The Children of Castle Rock

The Children of Castle Rock

The Children of Castle Rock
Natasha Farrant

Faber & Faber

ISBN 9780571323562

When Alice Mistlethwaite is shipped off to boarding school in Scotland it's nothing like she imagines. Run by the mysterious Major, there are no punishments and the students are more likely to be taught about body painting or extreme survival than maths or English! Then Alice's dad goes missing and she must run away to find him. Can she persuade her new friends to help? So begins an epic quest across wild Scottish highlands and islands, where friendships will be made and broken, lies will be untangled and the children will face danger and excitement at every turn. Both hilarious and heartfelt, this is the classic adventure story brought bang up to date, and told in Natasha's inimitable voice.

Librarian's Book choice

If I think back to my own childhood reading, boarding school adventures seemed to be everywhere. It is a theme which stirs up dreams of a childhood free from parents and a licence to explore. From the moment I saw the cover of Children of Castle Rock, I knew that this would continue the theme.

We follow Alice as she is sent to boarding school in the Scottish Highlands. Here she finds herself getting into all kinds of scrapes. Then, days before an orienteering competition, she receives a mysterious message from her absent father. Determined to meet him, Alice and her team shun the competition to brave the wild weather and travel to a remote island. The problem is that they aren't the only ones heading there!

One thing I will say is that Children of Castle Rock reads like a piece of classic children's literature. Not just because of the content, but also because of the writing style. Much of the composition reminds me of Blyton or CS Lewis. There are sentences which keep on building, adding layer upon layer for the reader. The narrative conjures up explicit images which strengthen your connection with the settings.

Alongside this, Natasha Farrant often uses a more familiar narrative tone to drop hints about how the story will progress. This put me at ease with the book. I felt a personal connection with Farrant and I felt part of the world she created; I felt included, I felt special.

In short, this is a beautifully crafted book. It has all the hallmarks of a classic children's novel, yet still manages to bring the ideas up-to-date. As an adult, it provides a little bit of nostalgia. For children, it will open their eyes to a world of adventures waiting to happen.

320 pages / Ages 9+ / Reviewed by Matt Davies, teacher.


The Children of Castle Rock5/5

The Children of Castle Rock

Natasha Farrant


The Children of Castle Rock is a daring new adventure story in the tradition of all good boarding school novels. Lovers of Harry Potter, Malory Towers and The Worst Witch will immediately find something in this new story to identify with. The boarding school setting allows for the all-important parentlessness that so often sets up the protagonists of children's books to have rip-roaring escapades that their parents would never allow. Farrant brings Famous Five-style adventure right up to date with mobile phones and various other trappings of modern life. Except in her latest book it is some mysterious communication from Alice's largely-absent dad that prompts her and her friends to abscond from school to embark on a crazy adventure across remote areas of Scotland. The fact that the Stormy Loch's behaviour management ethos doesn't follow the normal strictness found in other fictional schools makes matters worse - or better - depending on which way you look at it.

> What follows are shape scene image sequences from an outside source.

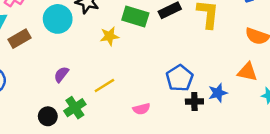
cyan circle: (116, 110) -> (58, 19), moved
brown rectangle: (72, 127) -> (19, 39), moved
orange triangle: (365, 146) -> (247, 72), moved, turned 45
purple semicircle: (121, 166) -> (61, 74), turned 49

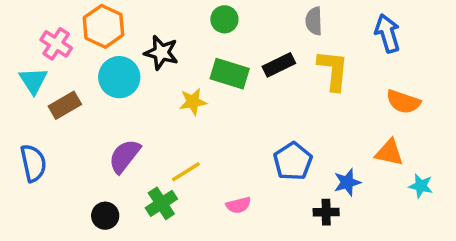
purple semicircle: (61, 74) -> (124, 156), size x1.5
black cross: (194, 102) -> (326, 212), moved
green cross: (75, 108) -> (161, 203), moved

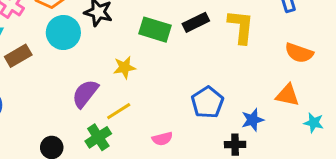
yellow star: (193, 102) -> (124, 67), moved
purple semicircle: (124, 156) -> (85, 94), moved

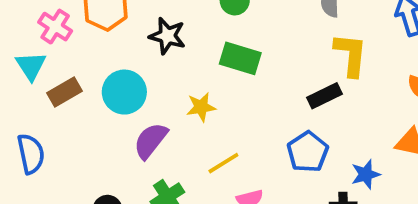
black rectangle: (196, 22) -> (324, 96), moved
cyan circle: (63, 32) -> (124, 92), moved
yellow line: (119, 111) -> (223, 163), moved

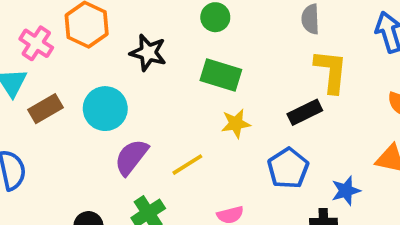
yellow star: (201, 107) -> (236, 124), moved
yellow line: (223, 163) -> (187, 165), moved

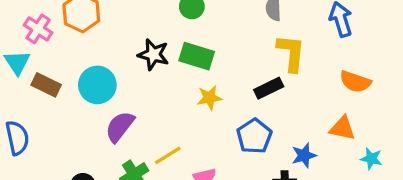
black star: (148, 53) -> (153, 54), moved
brown rectangle: (46, 109) -> (46, 85), turned 56
yellow line: (187, 165) -> (168, 155), moved

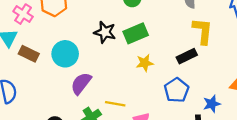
green rectangle: (197, 56) -> (136, 33), turned -40
yellow line: (168, 155) -> (115, 104), turned 42

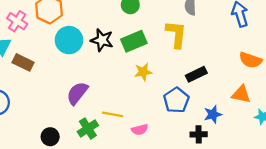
yellow L-shape: (203, 31) -> (176, 34), moved
cyan circle: (65, 54) -> (69, 40), moved
black rectangle: (187, 56) -> (196, 74), moved

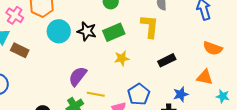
purple semicircle: (77, 93) -> (78, 76), moved
blue pentagon: (176, 100) -> (139, 94), moved

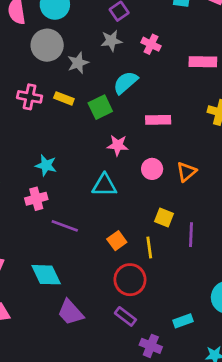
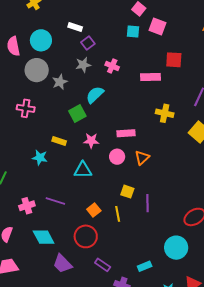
yellow rectangle: (64, 98) -> (59, 141), moved
pink rectangle: (158, 120) -> (126, 133), moved
pink cross: (36, 199) -> (27, 206), moved
red circle: (130, 280) -> (86, 236), moved

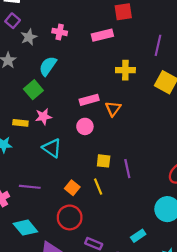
purple square: (88, 43) -> (13, 21), moved
pink star: (91, 141) -> (43, 117), moved
orange triangle: (142, 158) -> (113, 109), moved
cyan triangle: (83, 170) -> (52, 148), turned 48

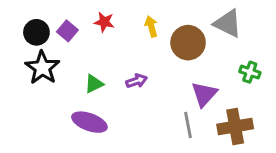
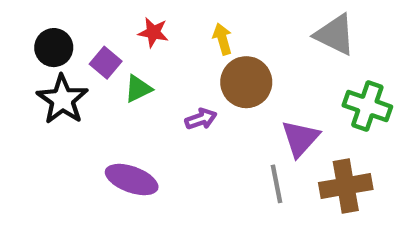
purple square: (67, 31) -> (106, 63), moved
brown circle: (188, 43) -> (246, 82), moved
green cross: (250, 72) -> (367, 106), size x1.5
green triangle: (94, 84) -> (138, 89), moved

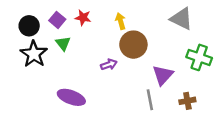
purple square: (106, 63) -> (57, 20), moved
green triangle: (138, 89) -> (63, 43), moved, turned -42
brown cross: (346, 186) -> (187, 101), size x0.6

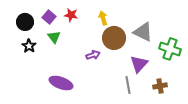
gray triangle: (182, 19) -> (143, 32), moved
black star: (34, 54) -> (29, 46), size x0.6

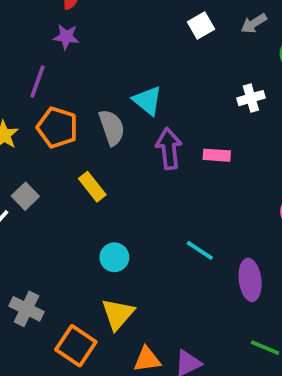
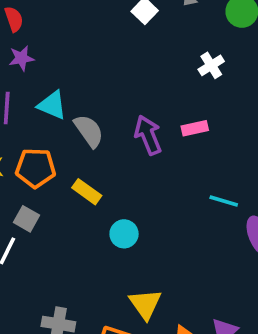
cyan triangle: (147, 101) -> (52, 105), moved
orange pentagon: (57, 127) -> (36, 168), moved
cyan line: (200, 250) -> (224, 201), moved
cyan circle: (114, 257) -> (124, 234), moved

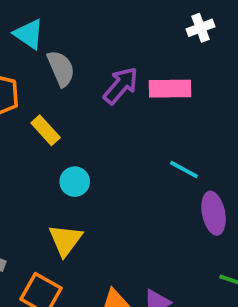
pink rectangle: (195, 128) -> (170, 89), size x1.5
purple arrow: (148, 135) -> (121, 86), turned 51
yellow triangle: (145, 304) -> (65, 240), moved

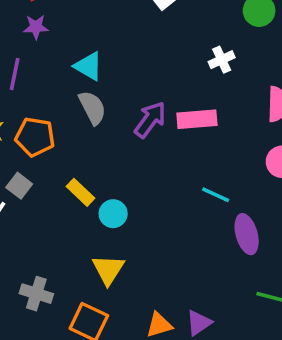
cyan triangle: (29, 34) -> (88, 66), moved
yellow rectangle: (46, 130) -> (81, 192), moved

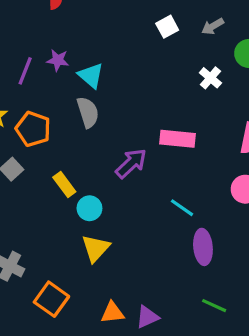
purple star: (36, 27) -> (58, 60), moved
white cross: (222, 60) -> (210, 78), moved, turned -35
purple arrow: (150, 120) -> (131, 163), moved
yellow triangle: (108, 270) -> (96, 248), moved

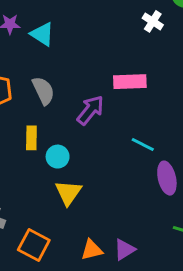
gray semicircle: (88, 112) -> (43, 91), moved
yellow rectangle: (64, 185) -> (31, 138), turned 45

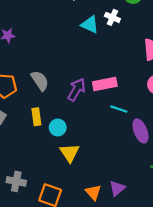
cyan triangle: (42, 34) -> (90, 25), moved
pink rectangle: (130, 82) -> (105, 84), moved
orange triangle: (92, 250) -> (93, 192), turned -49

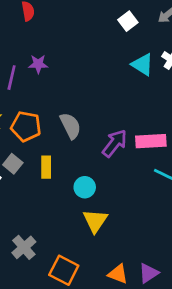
yellow rectangle: (36, 117) -> (46, 167), moved
gray cross: (16, 181) -> (24, 247), turned 30
orange triangle: (93, 192) -> (118, 274), turned -35

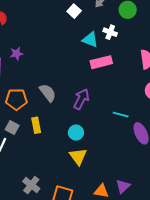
pink rectangle: (151, 141) -> (101, 62), moved
cyan circle: (85, 187) -> (76, 133), moved

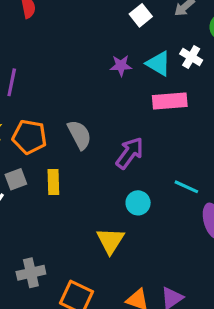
purple star: (17, 54) -> (121, 66), moved
gray square: (12, 127) -> (16, 179), turned 32
cyan circle: (76, 133) -> (138, 203), moved
gray cross: (31, 185) -> (31, 273), turned 30

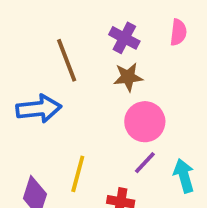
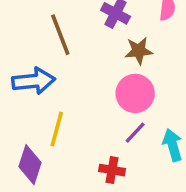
brown star: (128, 77) -> (139, 51), moved
yellow line: (78, 174) -> (57, 129), moved

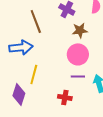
purple line: (135, 133) -> (78, 76), turned 48

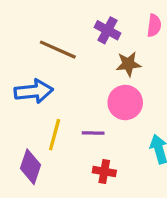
brown line: (36, 21) -> (58, 50), turned -45
purple line: (78, 76) -> (93, 133), moved

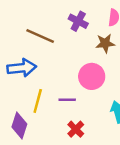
brown star: (128, 64) -> (105, 43), moved
red cross: (104, 172) -> (76, 129), turned 35

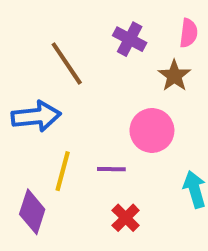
brown line: (40, 36) -> (67, 63), turned 32
brown star: (105, 43) -> (174, 76), turned -30

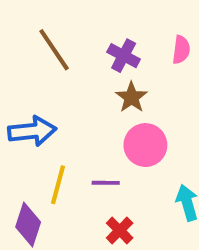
brown line: (67, 63) -> (54, 50), moved
brown star: (174, 76) -> (132, 97), moved

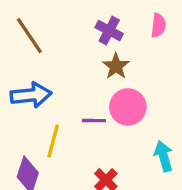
brown line: (54, 50) -> (29, 36), moved
purple line: (106, 183) -> (94, 121), moved

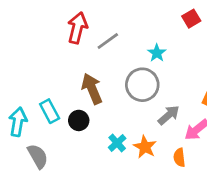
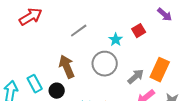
red square: (191, 19) -> (139, 31), moved
red arrow: (77, 28) -> (31, 17), moved, turned 45
gray arrow: (169, 115) -> (136, 77), moved

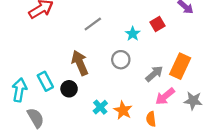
gray circle: (105, 64) -> (121, 60), size x0.7

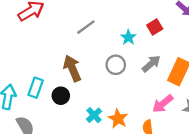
gray arrow: (154, 74) -> (151, 64), moved
cyan rectangle: (45, 81) -> (36, 88), turned 48

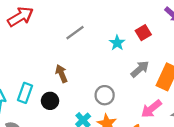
gray circle: (116, 65) -> (105, 95), moved
brown arrow: (72, 68) -> (61, 74), size x0.7

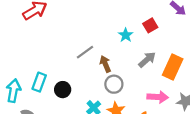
gray line: (75, 33) -> (85, 52), moved
brown arrow: (61, 74) -> (105, 64), moved
pink arrow: (151, 109) -> (158, 97), turned -138

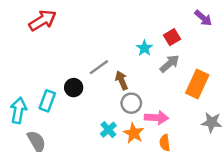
gray arrow: (147, 60) -> (170, 64), moved
black circle: (63, 90) -> (74, 88), moved
pink arrow: (158, 97) -> (156, 118), moved

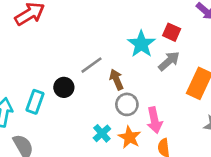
red square: (172, 37) -> (172, 32), turned -35
cyan star: (144, 48) -> (141, 44), size x1.5
pink arrow: (156, 118) -> (154, 120), turned 75

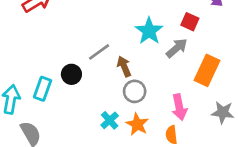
red square: (172, 32) -> (190, 22), moved
pink arrow: (154, 120) -> (179, 107), moved

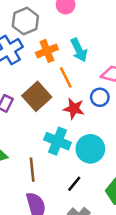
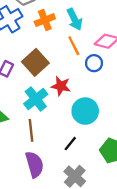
orange line: (66, 77) -> (74, 46), moved
red star: (74, 109) -> (61, 86), moved
cyan cross: (57, 141) -> (36, 99), moved, turned 30

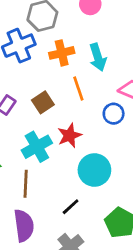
orange line: (74, 46) -> (78, 88), moved
brown square: (35, 62) -> (43, 102), size x0.7
red star: (61, 86) -> (69, 136), turned 30

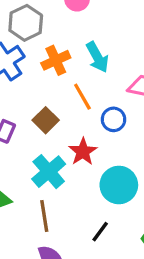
blue circle: (114, 114) -> (114, 119), moved

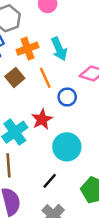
brown square: (46, 120) -> (15, 77), moved

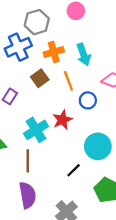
cyan circle: (67, 147) -> (98, 146), moved
black line: (50, 181) -> (74, 170), moved

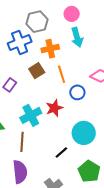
cyan arrow: (84, 55) -> (77, 37), moved

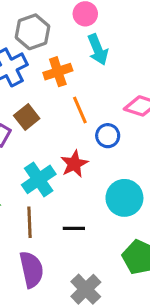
brown square: (37, 71) -> (27, 117), moved
black line: (61, 153) -> (74, 228), moved, turned 48

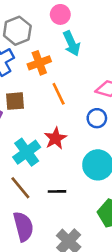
brown square: (27, 117) -> (15, 101), turned 36
blue circle: (108, 136) -> (97, 118), moved
brown line: (30, 222) -> (20, 188), turned -35

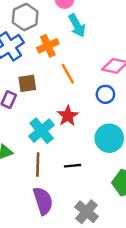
brown line: (20, 188) -> (38, 165), turned 45

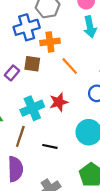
orange cross: (48, 46) -> (50, 42), moved
orange line: (68, 74) -> (70, 66), turned -30

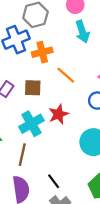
brown square: (32, 64) -> (33, 88), moved
black line: (50, 146) -> (54, 181), moved, turned 48

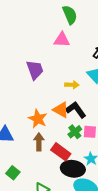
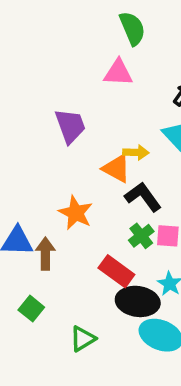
orange triangle: (61, 110) -> (116, 168), moved
brown arrow: (39, 142) -> (45, 254), moved

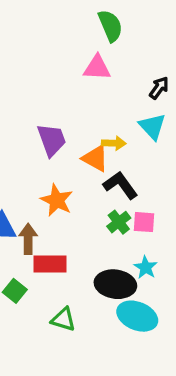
purple trapezoid: (70, 126) -> (52, 140), moved
red rectangle: (116, 271) -> (50, 264), moved, turned -36
green triangle: (83, 339) -> (63, 319), turned 48

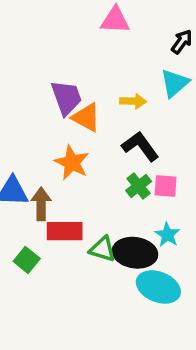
cyan triangle: (152, 126) -> (175, 83), turned 32
orange triangle: (95, 158) -> (86, 117), moved
green triangle: (63, 319) -> (102, 249), moved

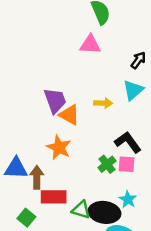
black L-shape: (140, 146) -> (128, 142), moved

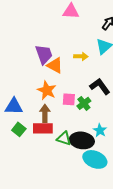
pink square: (127, 164) -> (69, 99), moved
brown arrow: (37, 177) -> (45, 113), moved
green square: (26, 218) -> (19, 129), moved

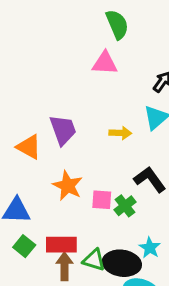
orange triangle: (55, 65) -> (29, 147), moved
brown arrow: (45, 113) -> (64, 266), moved

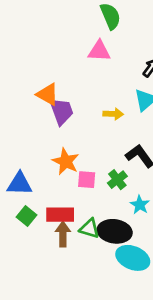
orange triangle: (29, 147) -> (48, 94), moved
pink square: (102, 200) -> (87, 180), moved
cyan star: (150, 248) -> (140, 205), moved

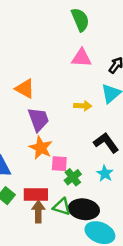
pink triangle: (99, 51) -> (81, 58), moved
purple trapezoid: (61, 111) -> (38, 119), moved
green cross: (117, 180) -> (73, 177), moved
cyan star: (140, 205) -> (105, 174), moved

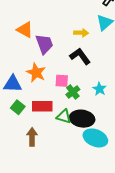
orange triangle: (25, 89) -> (25, 30), moved
black L-shape: (106, 143) -> (80, 56), moved
orange star: (41, 148) -> (36, 73), moved
brown arrow: (38, 212) -> (32, 137), moved

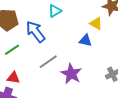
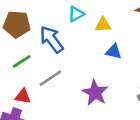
yellow triangle: (96, 23) -> (103, 25), moved, turned -32
gray line: (48, 62) -> (50, 78), moved

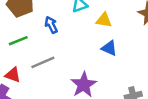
blue arrow: (52, 39) -> (51, 25), size x0.6

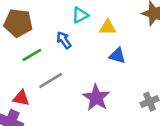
blue arrow: (51, 25) -> (64, 40), moved
green line: (18, 41) -> (32, 55), moved

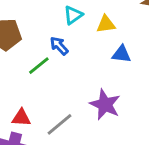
green line: (32, 55) -> (39, 66), moved
gray line: (51, 81) -> (60, 124), moved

The main theme of this book really is children's relationships with adults: Alice's mum has died, her dad is pretty useless, and she's actually closest to her Auntie, the aptly named Patience. Fergus's parents have split up and are not amicable and Jesse lives in the shadow of his older brothers and is desperate initially to win his parents' favour with his violin playing. The teachers at the school are a rag tag bunch headed up by the Major who is quirky, to say the least - a rather progressive ex-army man who challenges all stereotypes of head teachers in children's fiction. The book crescendos with some unexpected outcomes where children's relationships to adults are concerned - I won't spoil it, but this isn't your typical children's book ending.

The book has a very strong narrator presence making it unlike any other children's book I've read. Farrant often hints at things are to come, referencing future parts of the story that are relevant to events that are happening at the point of narration. The narration is where the playfulness of this story comes leaving the characters largely to get on with the serious business of embarking on their quest to subvert the orienteering challenge in order to transport a secret package to a rendezvous with Barney, Alice's shady father. Along the way the children experience the joys of wild swimming, fishing and camping, torrential rain and storms, breaking and entering, food poisoning and being chased by proper baddies, not to mention the highs and lows of pre-teen friendship

The book is aimed fairly and squarely at children of a similar age to the children in the book - upper key stage two and lower key stage three children will love this story. There are some starred out expletives which give it a little edge, and leave little to the imagination - something to consider when using the book in school or recommending it to children. With a diverse set of characters, themes that are relevant to the lives of many children and a main character who loves writing, there is also definite scope for this being used in the classroom as a stimulus for discussion. A recommended read.

320 pages / Ages 9+ / Reviewed by Aidan Severs, teacher.